What is required: From the records below, copy out each line that includes the word "verbeteren".

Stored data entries
* * * * *

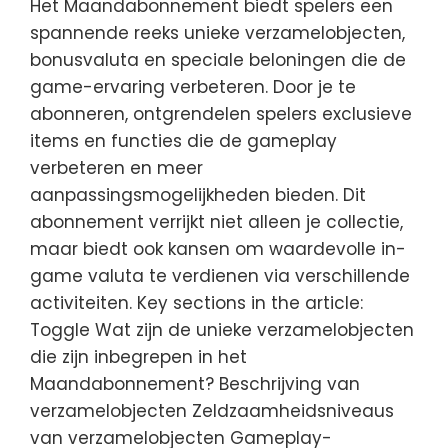
Het Maandabonnement biedt spelers een
spannende reeks unieke verzamelobjecten,
bonusvaluta en speciale beloningen die de
game-ervaring verbeteren. Door je te
abonneren, ontgrendelen spelers exclusieve
items en functies die de gameplay
verbeteren en meer
aanpassingsmogelijkheden bieden. Dit
abonnement verrijkt niet alleen je collectie,
maar biedt ook kansen om waardevolle in-
game valuta te verdienen via verschillende
activiteiten. Key sections in the article:
Toggle Wat zijn de unieke verzamelobjecten
die zijn inbegrepen in het
Maandabonnement? Beschrijving van
verzamelobjecten Zeldzaamheidsniveaus
van verzamelobjecten Gameplay-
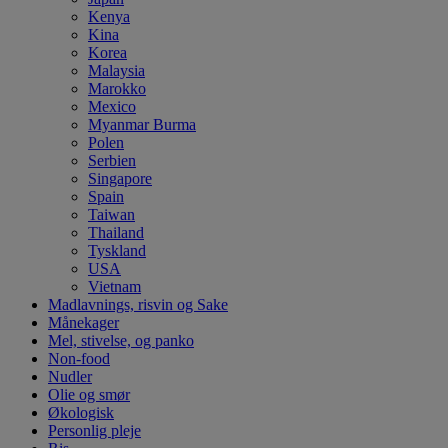
Kenya
Kina
Korea
Malaysia
Marokko
Mexico
Myanmar Burma
Polen
Serbien
Singapore
Spain
Taiwan
Thailand
Tyskland
USA
Vietnam
Madlavnings, risvin og Sake
Månekager
Mel, stivelse, og panko
Non-food
Nudler
Olie og smør
Økologisk
Personlig pleje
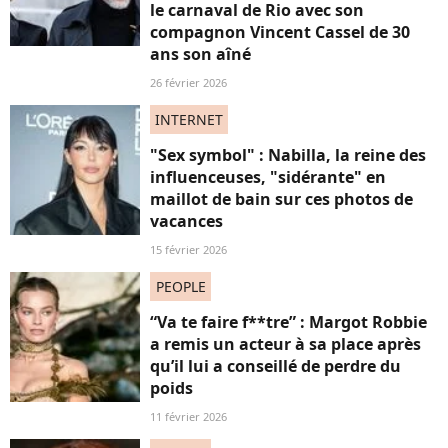
le carnaval de Rio avec son
compagnon Vincent Cassel de 30
ans son aîné
26 février 2026
INTERNET
"Sex symbol" : Nabilla, la reine des
influenceuses, "sidérante" en
maillot de bain sur ces photos de
vacances
15 février 2026
PEOPLE
“Va te faire f**tre” : Margot Robbie
a remis un acteur à sa place après
qu’il lui a conseillé de perdre du
poids
11 février 2026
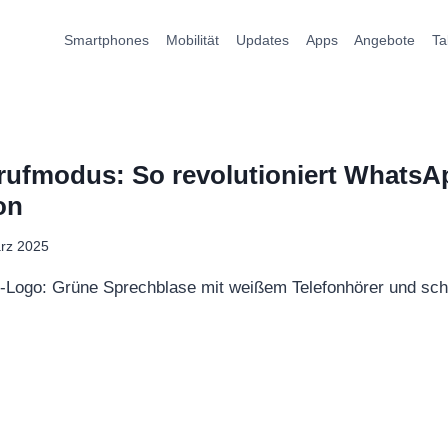
Smartphones
Mobilität
Updates
Apps
Angebote
Ta
rufmodus: So revolutioniert WhatsAp
on
rz 2025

* * * * *

Task output:
game-ervaring verbeteren. Door je te
verbeteren en meer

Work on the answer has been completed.